### AIM OF THE TASK
Rewrite the entries below as a numbered list, skipping any blank lines. Leave the pictures out of your answer.

*** Opening of ENTRIES SUPPLIED ***

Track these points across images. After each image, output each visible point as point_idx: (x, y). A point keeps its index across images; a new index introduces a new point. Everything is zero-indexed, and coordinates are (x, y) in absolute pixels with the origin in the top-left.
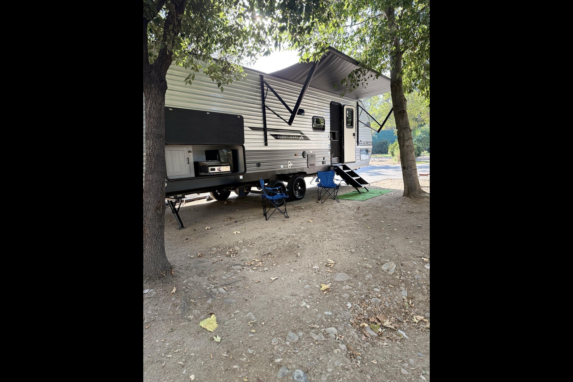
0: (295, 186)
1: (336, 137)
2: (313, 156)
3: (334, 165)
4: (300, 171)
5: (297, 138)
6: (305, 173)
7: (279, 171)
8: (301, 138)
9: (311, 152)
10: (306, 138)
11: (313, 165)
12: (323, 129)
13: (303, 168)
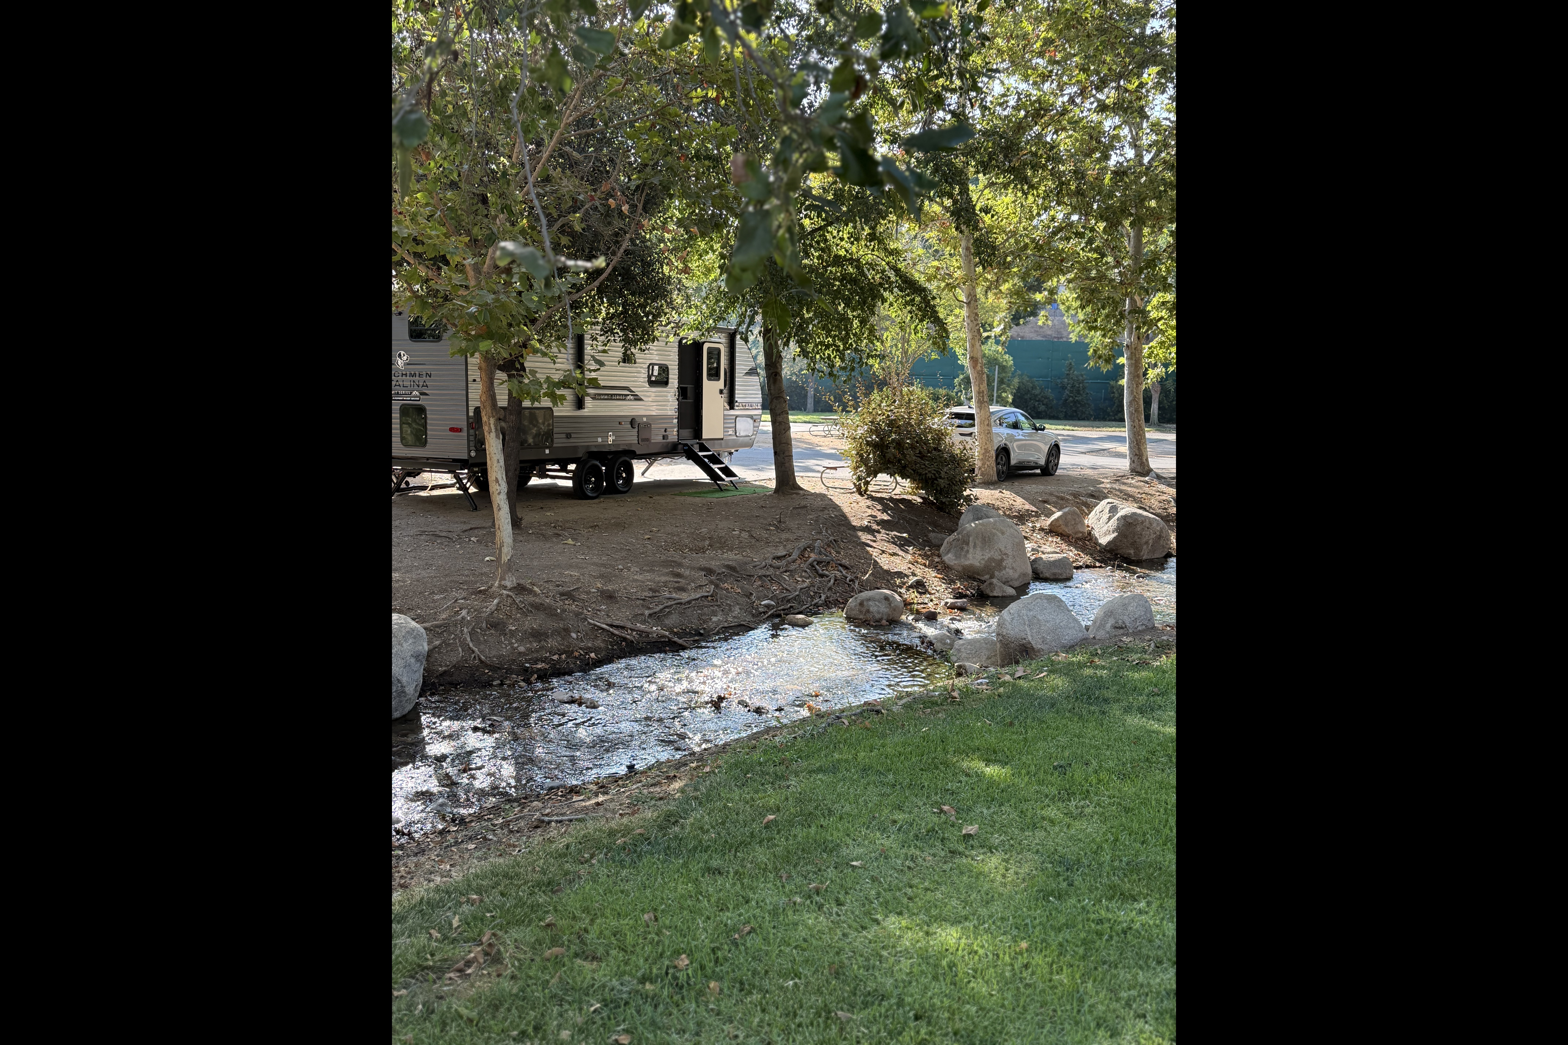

*** Close of ENTRIES SUPPLIED ***

### ANSWER TO THIS PROBLEM
1. Track these points across images. After each image, output each visible point as point_idx: (x, y). A point keeps its index across images; a new index introduces a new point. Everything is zero-indexed, and coordinates are (x, y) in absolute pixels with the origin in the top-left.
2. 0: (295, 186)
3. 1: (336, 137)
4. 2: (313, 156)
5. 3: (334, 165)
6. 4: (300, 171)
7. 5: (297, 138)
8. 6: (305, 173)
9. 7: (279, 171)
10. 8: (301, 138)
11. 9: (311, 152)
12. 10: (306, 138)
13. 11: (313, 165)
14. 12: (323, 129)
15. 13: (303, 168)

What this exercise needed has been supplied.